The Search for Novel Therapeutic Approaches for Rett Syndrome Broadens and Intensifies
Many of you know that my involvement in Rett Syndrome is personal. I have a daughter who suffers greatly from every Rett symptom in the book. She is now 15 years old and every year brings new challenges. In the last six months she has developed severe Parkinsonian symptoms: violent tremors, increased rigidity, difficulty initiating movement.
Despite the increased hardships I cannot help but be optimistic. The news from the scientific community continues to be encouraging and I have not heard one shred of data to dampen my optimism. As I reflect on the state of the current research I am particularly struck by one thing: the number of potential treatment approaches that we are pursuing in parallel. From gene therapy and exploration of modifier genes to repurposing of drugs, there is certainly no lack of ideas about how to reverse Rett Syndrome or modulate symptoms. That simple fact lifts me up even on those dark “Rett days.”

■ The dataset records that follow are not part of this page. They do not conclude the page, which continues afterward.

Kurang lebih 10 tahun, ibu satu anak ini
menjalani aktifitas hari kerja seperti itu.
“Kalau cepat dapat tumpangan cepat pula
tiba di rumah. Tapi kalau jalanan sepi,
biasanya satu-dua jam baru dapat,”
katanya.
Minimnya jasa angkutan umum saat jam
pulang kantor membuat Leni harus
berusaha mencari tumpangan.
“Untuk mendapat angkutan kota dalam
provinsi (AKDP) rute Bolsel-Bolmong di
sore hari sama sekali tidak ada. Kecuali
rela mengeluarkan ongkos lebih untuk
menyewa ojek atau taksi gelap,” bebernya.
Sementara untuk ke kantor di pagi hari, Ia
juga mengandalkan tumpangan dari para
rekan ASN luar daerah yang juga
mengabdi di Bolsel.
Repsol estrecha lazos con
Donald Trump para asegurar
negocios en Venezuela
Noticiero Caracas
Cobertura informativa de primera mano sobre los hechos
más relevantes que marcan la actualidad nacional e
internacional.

Today RSRT is pleased to announce that we are adding to our portfolio of potential treatment options with $515,054 of new funding for Huda Zoghbi and her lab. Dr. Zoghbi needs no introduction to anyone familiar with Rett Syndrome. She identified MECP2 mutations as the cause of Rett Syndrome in 1999 and has consistently added to our body of knowledge about the disorder, the animal models and the protein in the years since then. Simply put, the field of Rett would look very different without Dr. Zoghbi.

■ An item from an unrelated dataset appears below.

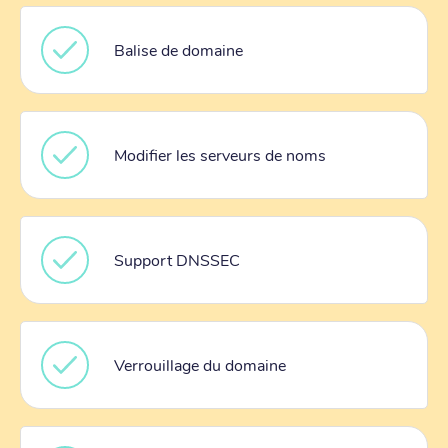
Balise de domaine
Modifier les serveurs de noms
Support DNSSEC
Verrouillage du domaine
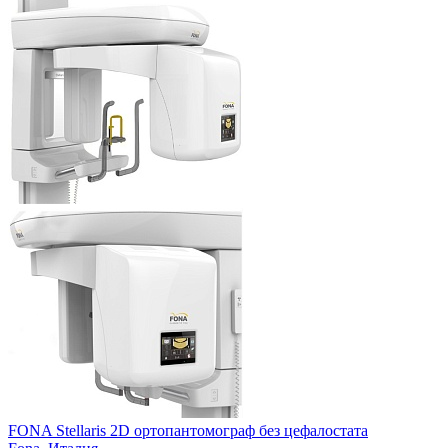
FONA Stellaris 2D ортопантомограф без цефалостата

This latest award, entitled “Investigating Novel Therapeutic Approaches for Rett Syndrome” includes three separate objectives, each of which has potential clinical relevance.
The first objective tests a pharmacological intervention while the other two are aimed at altering the activity of the neural network.

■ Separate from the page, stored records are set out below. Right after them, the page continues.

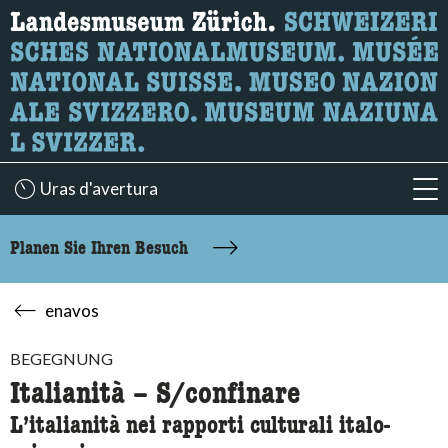
Wonach suchen Sie?
Hier können Sie nach Inhalten der Seite suchen.
Uras d'avertura
acc
Planen Sie Ihren Besuch
enavos
BEGEGNUNG
Italianità – S/confinare
L’italianità nei rapporti culturali italo-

1) Test drugs on Rett mouse models to enhance the cholinergic pathway.
This neurotransmitter pathway is critical for learning, memory and regulation of the autonomic nervous system. Drugs exist that can be used alone or in combination. If we find the data from mouse models encouraging, then the findings could be immediately transitioned into clinical trials.
2) Explore deep brain stimulation (DBS) as novel treatment strategy.
DBS has revolutionized the treatment of Parkinson’s and is now also used for depression, OCD, Alzheimer’s and more recently in pediatric disorders such as dystonia and Tourette. The availability of Rett mouse models allows us the opportunity to explore potential benefits of this procedure for Rett. Again, encouraging data can be quickly moved to the clinic.
3) Boosting Mecp2 levels in normal cells.
Girls with Rett have approximately 50% normal cells and 50% cells which lack the MeCP2 protein. Dr. Zoghbi will explore whether boosting MeCP2 levels in the cells that already have normal amount could enhance the overall neural network activity even though the other 50% have no protein. If boosting levels in normal cells rescues some of the symptoms this would set the stage for a large scale effort to identify targets that can modulate MeCP2 levels.
Please join me in congratulating Dr. Zoghbi on this award and wishing her the very best as she pursues these new lines of inquiry. I’d also like to take this opportunity to congratulate her once again on being awarded the prestigious 2011 Gruber Neuroscience Prize which was presented during last month’s annual meeting of the Society for Neuroscience.